Embryo biopsy and a-CGH
Fertilized oocytes were cultured until day 3. On the morning of day 3, six eight cells grade 1embryos and two six cells grade 1 embryo were biopsied. One blastomere was removed from each embryo and put in the PCR tubes and sent to Genetics Genesis lab for a-CGH evaluation. 6/8 embryos were euploid. 1 embryo was 45XX duplication of the short arm of chromosome 1 and monosomy 21; 1 embryo was aneuploidy monosomy 2;
Blastocyst culture and embryo transfer
On morning day 5, two normal hatching blastocyst with high quality were transferred to the uterus.
Clinical pregnancy was confirmed at 7 weeks of gestation with two heartbeats. Two healthy babies were born.
Globozoospermia is an infrequent pathology in which spermatozoa lack acrosomes. Patients are considered sterile without IVF with ICSI treatment as spermatozoa with a characteristic round-head appearance and functionally with limited capacity to fertilize . Before 1994, patients with complete globozoospermia have no options for bearing a child other than using donor sperm or adoption. In 1994, Lundin et al. reported the first pregnancy in globozoospermia patient using ICSI method . Since then, numerous reports have described successful attempts to achieve either fertilization or pregnancy following ICSI with global sperm [12-24]. In general, ICSI with round-headed sperm is less successful compared with ICSI in general.

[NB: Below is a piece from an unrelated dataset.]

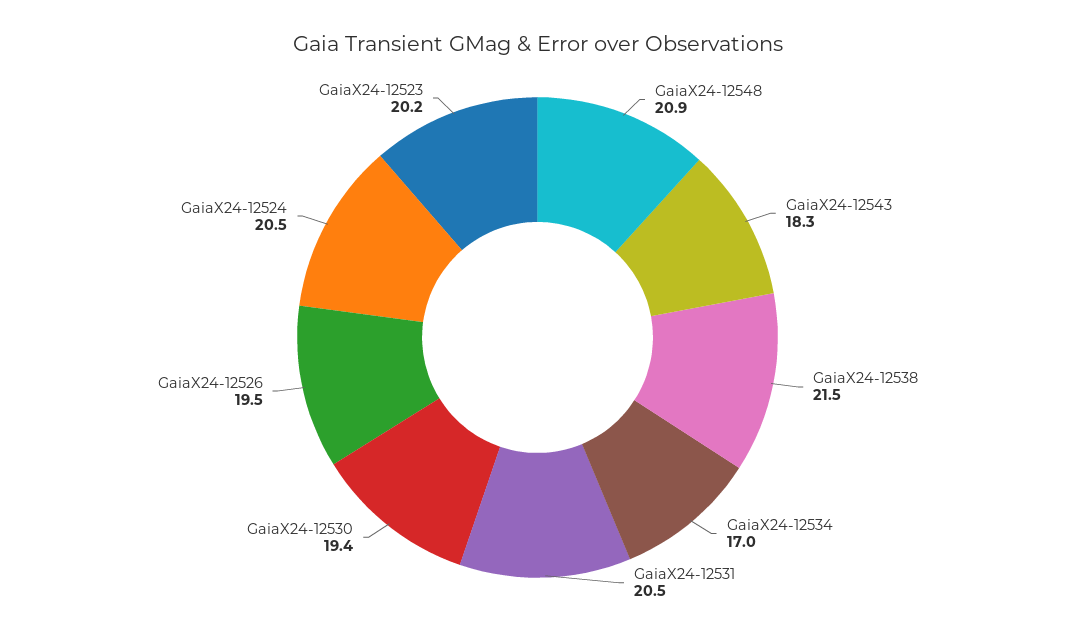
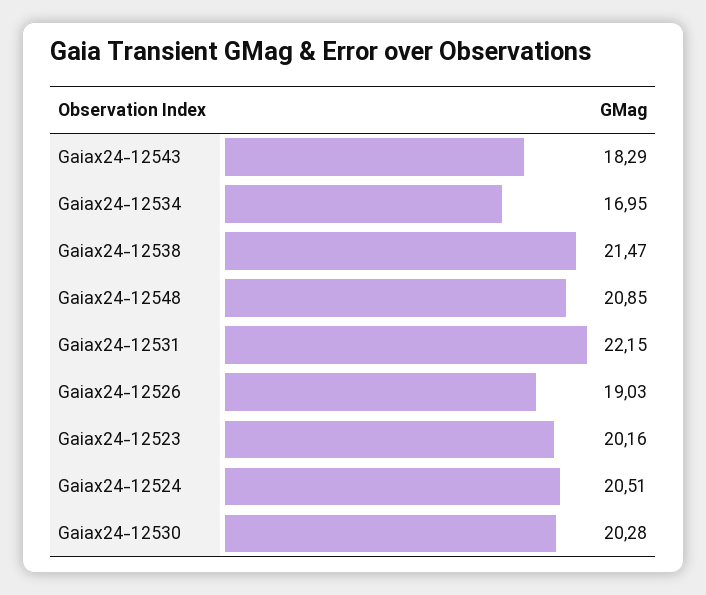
GaiaX24-12531: 20.5 -> 22.15
GaiaX24-12530: 19.4 -> 20.28
GaiaX24-12526: 19.5 -> 19.03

In some cases ICSI is not always overcome the infertility associated with globozoospermia [25-27]. Some reports indicated that induction of oocyte activation using calcium ionophore was necessary after ICSI in some patients with globozoo spermia [28-31], strongly pointing to an absence of putative oocyte-activation factor. In this case, using ICSI combine with calcium ionophore activation, we got fertilization rate of 80% comparable with general ICSI cases.
There are some reports that show a possible correlation between globozoospermia and chromosomal aneuploidies. Ditzel et al. observed that aneuploidy rates in spermatozoa from a patient with globozoospermia were significantly higher than in a normospermic man . In that study they demonstrated a positive correlation between globozoospermia and higher chromosomal aneuploidies of chromosomes 13, 16, and 21. In our patient, the rate of aneuploidy was 2/8, and the chromosomes involved were 2, 16 and 21. The aneuploidy rate was lower than the common reported rate for women less than 35 year old of age undergoing IVF/ICSI cycle.
Our results support that artificial oocyte activation using calcium ionophore is beneficial in patients with globozoospermia. This study showed that the method of oocyte activation does not affect chromosome constitution and the normal growth of preimplantation embryos. Further studies are needed to confirm the safety of oocyte activation in born babies.